Yes - you'd need to include more particular desert-island circumstances before I'd give up being immortal. Though I was assuming the 'stuck' was temporary, with a limiting case of having to swim / walk across the ocean to get home.

Clearly being stuck on a desert island is also an illness.

Comment author: AdeleneDawner 21 October 2009 12:22:17AM 1 point [-]

The traditional definition of an "illness", I think, is something that would cause you pain even if you were stuck on a desert island. Eg., even if you were stranded in the middle of nowhere, you still wouldn't want to get the flu.

I hope you won't mind terribly if I steal this meme to use elsewhere.

Comment author: taw 20 October 2009 08:58:38AM 3 points [-]

Wikipedia says:

A "disease" or "medical condition" is an abnormal condition of an organism that impairs bodily functions, associated with specific symptoms and signs.

The key word is abnormal. If something is naturally common in humans, and doesn't impair any bodily functions, it shouldn't really count as a "disease". Like being short, as a matter of fact.

FDA has these views, as they only approve treatment of people with specific shortness-causing disorders, or within 1.2% of most extreme shortness (which is highly atypical). If people pursuing height expand this band to bottom 50% of current population, or bottom 80% of historical record, and redefine it as an illness, then it will be a lie, as a matter of fact.

Even better case is premature ejaculation, which is estimated to "affect" 30%-70% of American males. It doesn't impair any bodily functions. So it's factually incorrect to claim it's an illness.

Comment author: retiredurologist 22 October 2009 04:32:12PM *  3 points [-]

Re: premature ejaculation, see The sooner the better. There is excellent therapy for those who desire it, but ironically the SSRI's that work so effectively to delay ejaculation were developed to treat depression, for which their effectiveness is the same as placebo. Yet, they are FDA-approved for treatment of the latter, not the former.

Comment author: DanArmak 20 October 2009 03:42:16PM 2 points [-]

within 1.2% of most extreme shortness (which is highly atypical)

There always are the 1.2% shortest people. We'd end up making the whole population infinitely tall :-) They should define it as "at least X deviations below mean". I would support that.

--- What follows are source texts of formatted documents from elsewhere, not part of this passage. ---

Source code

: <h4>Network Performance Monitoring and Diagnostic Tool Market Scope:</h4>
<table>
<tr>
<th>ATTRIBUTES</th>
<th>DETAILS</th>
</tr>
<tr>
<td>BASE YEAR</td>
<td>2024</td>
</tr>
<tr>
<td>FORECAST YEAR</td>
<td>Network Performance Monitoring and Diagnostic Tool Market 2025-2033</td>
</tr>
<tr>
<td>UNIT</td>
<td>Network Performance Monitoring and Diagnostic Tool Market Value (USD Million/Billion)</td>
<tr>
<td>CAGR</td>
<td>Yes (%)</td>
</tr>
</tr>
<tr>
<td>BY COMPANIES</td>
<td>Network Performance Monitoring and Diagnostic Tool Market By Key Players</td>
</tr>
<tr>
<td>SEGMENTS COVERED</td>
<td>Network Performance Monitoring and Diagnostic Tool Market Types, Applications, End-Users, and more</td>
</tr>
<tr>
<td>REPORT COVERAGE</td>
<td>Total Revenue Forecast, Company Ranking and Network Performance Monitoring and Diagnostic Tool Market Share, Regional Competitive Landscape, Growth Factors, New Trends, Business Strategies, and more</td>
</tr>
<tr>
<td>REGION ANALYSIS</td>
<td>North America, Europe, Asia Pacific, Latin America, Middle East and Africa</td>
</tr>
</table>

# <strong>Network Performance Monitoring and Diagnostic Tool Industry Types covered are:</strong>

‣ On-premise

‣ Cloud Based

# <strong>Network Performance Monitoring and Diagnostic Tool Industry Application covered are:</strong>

Comment author: alyssavance 20 October 2009 03:39:05PM 2 points [-]

Cancer, heart disease, stroke, and diabetes affect way more than 1.2% of the population, and no one has ever had any trouble defining them as illnesses.

Comment author: gwern 21 October 2009 12:50:31AM 0 points [-]

One is never ill in general. One is always ill in relation to some activity. It is not cancer that makes me ill. It is because I cannot work, or run, or swallow that I am ill with cancer. The loss of function, the obstruction of activity, cannot in itself destroy my health.

I am too heavy to fly by flapping my wings, but I do not complain of being sick with weight. But if I desired to be a model, jockey, or dancer, I would consider excess weight a disease I would like to be cured of.